**Transcribed page contents**
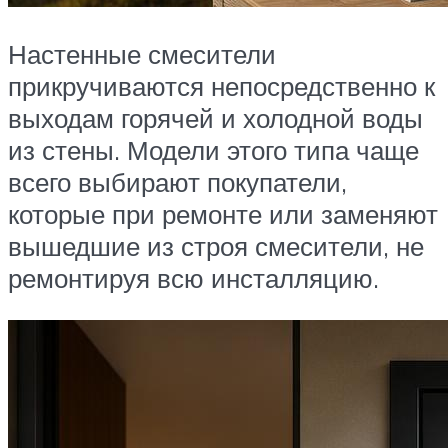
Настенные смесители
прикручиваются непосредственно к
выходам горячей и холодной воды
из стены. Модели этого типа чаще
всего выбирают покупатели,
которые при ремонте или заменяют
вышедшие из строя смесители, не
ремонтируя всю инсталляцию.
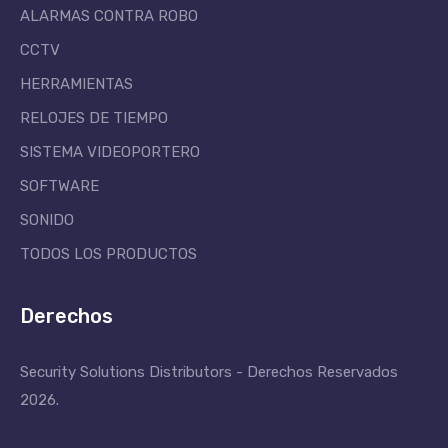
ALARMAS CONTRA ROBO
CCTV
HERRAMIENTAS
RELOJES DE TIEMPO
SISTEMA VIDEOPORTERO
SOFTWARE
SONIDO
TODOS LOS PRODUCTOS
Derechos
Security Solutions Distributors - Derechos Reservados
2026.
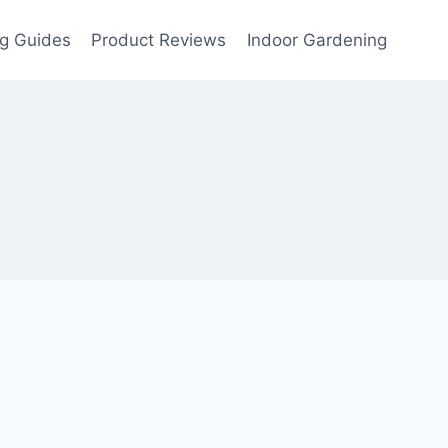
g Guides
Product Reviews
Indoor Gardening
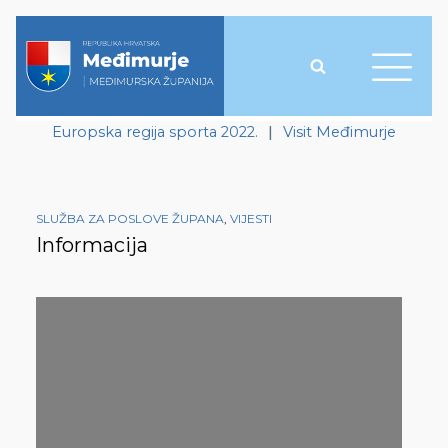
Europska regija sporta 2022.
|
Visit Međimurje
SLUŽBA ZA POSLOVE ŽUPANA
,
VIJESTI
Informacija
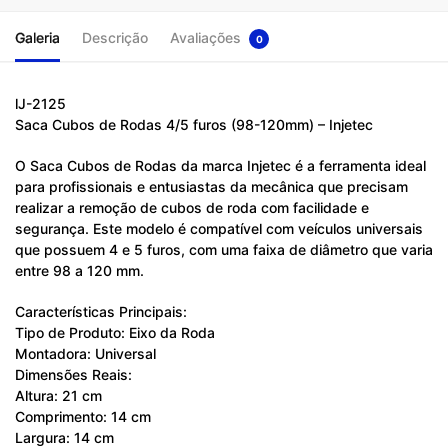
Galeria
Descrição
Avaliações
0
lJ-2125
Saca Cubos de Rodas 4/5 furos (98-120mm) – Injetec
O Saca Cubos de Rodas da marca Injetec é a ferramenta ideal
para profissionais e entusiastas da mecânica que precisam
realizar a remoção de cubos de roda com facilidade e
segurança. Este modelo é compatível com veículos universais
que possuem 4 e 5 furos, com uma faixa de diâmetro que varia
entre 98 a 120 mm.
Características Principais:
Tipo de Produto: Eixo da Roda
Montadora: Universal
Dimensões Reais:
Altura: 21 cm
Comprimento: 14 cm
Largura: 14 cm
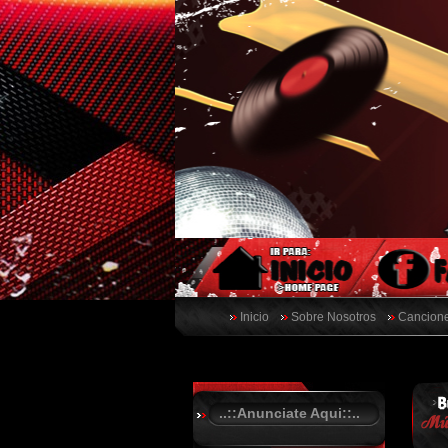
Inicio
Sobre Nosotros
Cancione
..::Anunciate Aqui::..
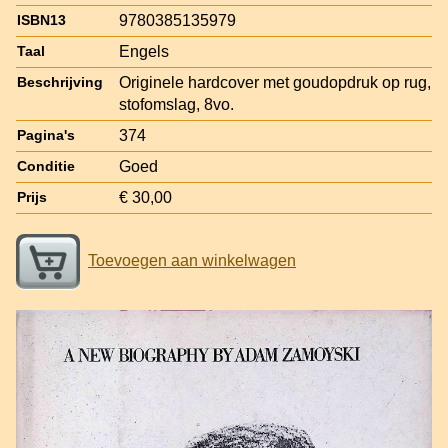
9780385135979
ISBN13
Engels
Taal
Originele hardcover met goudopdruk op rug,
Beschrijving
stofomslag, 8vo.
374
Pagina's
Goed
Conditie
€ 30,00
Prijs
Toevoegen aan winkelwagen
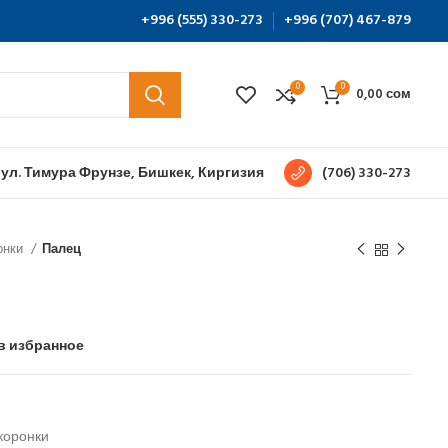
+996 (555) 330-273
+996 (707) 467-879
0
0
0,00
сом
 ул. Тимура Фрунзе, Бишкек, Киргизия
(706) 330-273
онки
Палец
в избранное
коронки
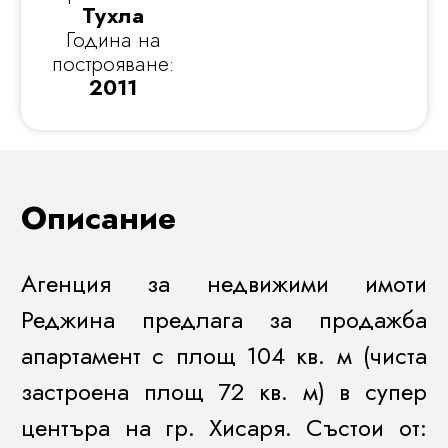
Тухла
Година на
построяване:
2011
Описание
Агенция за недвижими имоти
Реджина предлага за продажба
апартамент с площ 104 кв. м (чиста
застроена площ 72 кв. м) в супер
центъра на гр. Хисаря. Състои от:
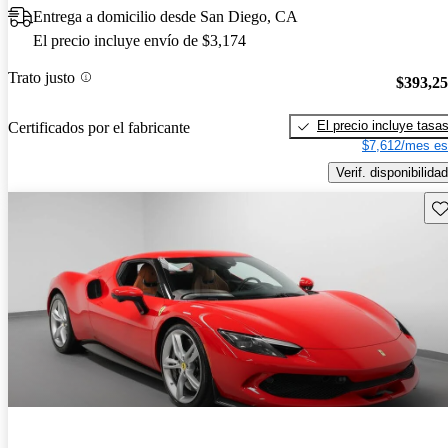
Entrega a domicilio desde San Diego, CA
El precio incluye envío de $3,174
Trato justo
$393,2
El precio incluye tasa
Certificados por el fabricante
$7,612/mes es
Verif. disponibilidad
Gu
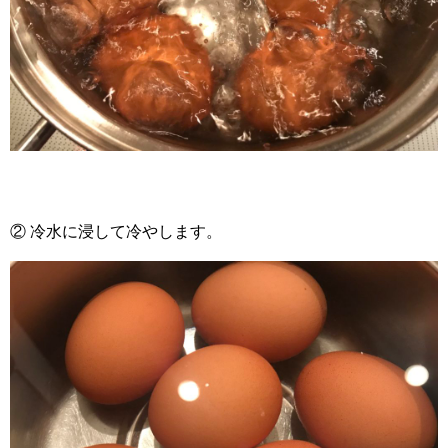
② 冷水に浸して冷やします。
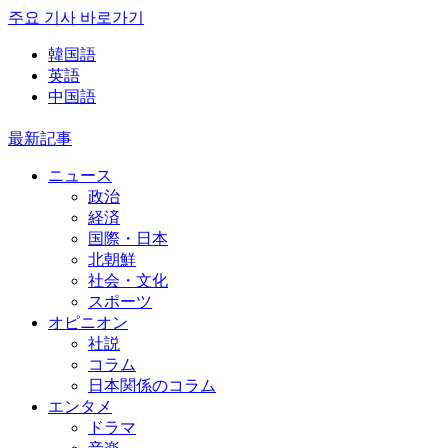
주요 기사 바로가기
韓国語
英語
中国語
最新記事
ニュース
政治
経済
国際・日本
北朝鮮
社会・文化
スポーツ
オピニオン
社説
コラム
日本関係のコラム
エンタメ
ドラマ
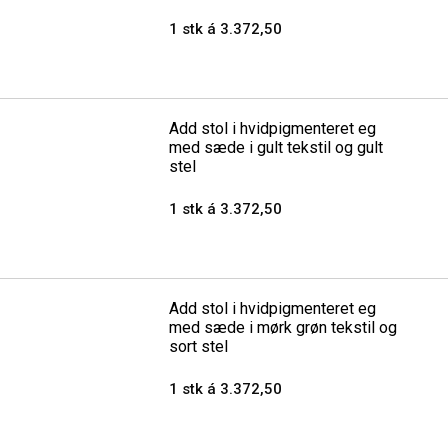
1 stk á 3.372,50
Add stol i hvidpigmenteret eg
med sæde i gult tekstil og gult
stel
1 stk á 3.372,50
Add stol i hvidpigmenteret eg
med sæde i mørk grøn tekstil og
sort stel
1 stk á 3.372,50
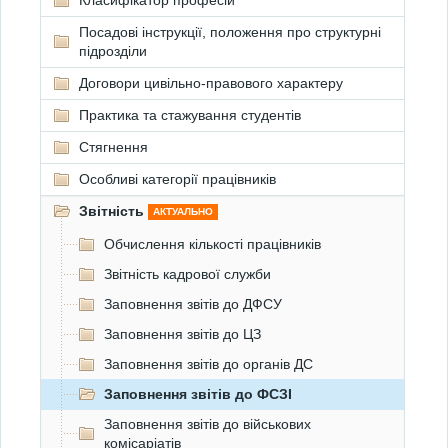
Класифікатор професій
Посадові інструкції, положення про структурні
підрозділи
Договори цивільно-правового характеру
Практика та стажування студентів
Стягнення
Особливі категорії працівників
Звітність
АКТУАЛЬНО
Обчислення кількості працівників
Звітність кадрової служби
Заповнення звітів до ДФСУ
Заповнення звітів до ЦЗ
Заповнення звітів до органів ДС
Заповнення звітів до ФСЗІ
Заповнення звітів до військових
комісаріатів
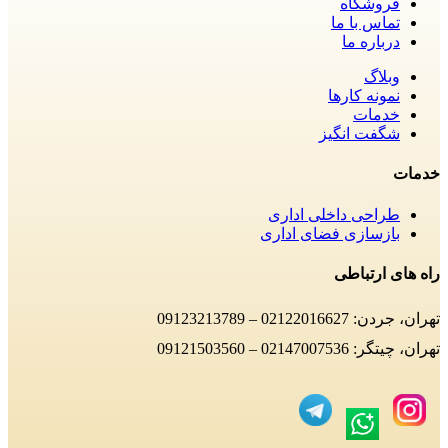
فروشگاه
تماس با ما
درباره ما
وبلاگ
نمونه کارها
خدمات
شگفت انگیز
خدمات
طراحی داخلی اداری
بازسازی فضای اداری
راه های ارتباطی
تهران، جردن: 02122016627 – 09123213789
تهران، چیتگر: 02147007536 – 09121503560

**Directive**
How many lines in the listing above contain the string "смесители"? Reply with the number only.

**Written response**
2